Migrate stressng and uperf workloads from benchmark-operator/snafu to native resource creation by arpsharm · Pull Request #1186 · redhat-performance/benchmark-runner

arpsharm · 2026-03-13T05:12:14Z

What changed

Remove benchmark-operator and snafu/benchmark-wrapper dependencies
Pod workloads use native Kubernetes Jobs
VM workloads use native KubeVirt VirtualMachines with cloud-init
VM results extracted via qemu-guest-agent
Added helper methods to oc.py for pod/VM introspection and guest-agent operations
Replaced all subprocess.run calls with oc.py methods
Added @typechecked annotations, moved initializations to __init__
New templates for native Job and VirtualMachine creation
Fixed stressng_timeout variable collision with general timeout env var
ES upload handled by benchmark-runner (pod workloads) and cloud-init curl (stressng pod)
95th percentile latency with numpy-equivalent linear interpolation
All ES fields match OG schema for Grafana compatibility
Prometheus metrics populated
380 golden files auto-regenerated from template changes

openshift-ci · 2026-03-13T05:12:18Z

Skipping CI for Draft Pull Request.
If you want CI signal for your change, please convert it to an actual PR.
You can still manually trigger a test run with /test all

arpsharm · 2026-03-13T08:28:16Z

/test all

ebattat · 2026-03-15T09:24:22Z

@arpsharm,
let's have a meeting regarding it

arpsharm · 2026-03-17T12:44:08Z

/test all

arpsharm · 2026-03-17T13:34:50Z

/test all

openshift-ci · 2026-03-24T06:04:35Z

[APPROVALNOTIFIER] This PR is NOT APPROVED

This pull-request has been approved by: arpsharm
Once this PR has been reviewed and has the lgtm label, please assign robertkrawitz for approval. For more information see the Code Review Process.

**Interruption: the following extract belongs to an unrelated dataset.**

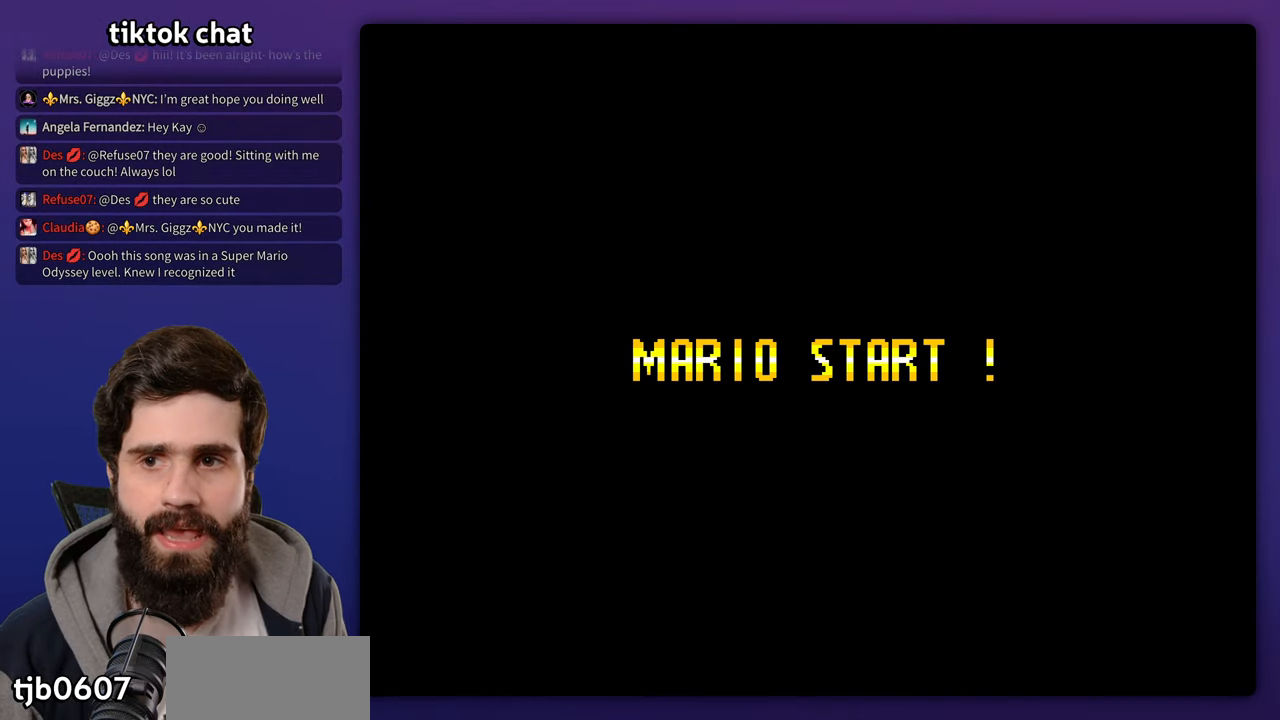
{"dt_ms": 500, "buttons": []}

The full list of commands accepted by this bot can be found here.

Details

Needs approval from an approver in each of these files:

OWNERS

Approvers can indicate their approval by writing /approve in a comment
Approvers can cancel approval by writing /approve cancel in a comment

ebattat · 2026-03-24T10:02:26Z

benchmark_runner/workloads/uperf_vm.py

+            'node_range': self._environment_variables_dict.get('node_range', ''),
+            'pod_id': '',
+            'hostnetwork': self._environment_variables_dict.get('hostnetwork', 'False')
+        }


Try to create uperf_data.yaml with default values

ebattat · 2026-03-24T10:25:10Z

benchmark_runner/workloads/uperf_vm.py

+            self._environment_variables_dict['test_user'] = os.environ.get('TEST_USER', 'ripsaw')
+            self._environment_variables_dict['port'] = os.environ.get('PORT', '30000')
+            self._environment_variables_dict['run_id'] = os.environ.get('RUN_ID', 'NA')
+


Add it to init and put it inside yaml
Pls check in elastic if we need all the fields and if not remove it, for example:
self._environment_variables_dict['test_user'] = os.environ.get('TEST_USER', 'ripsaw')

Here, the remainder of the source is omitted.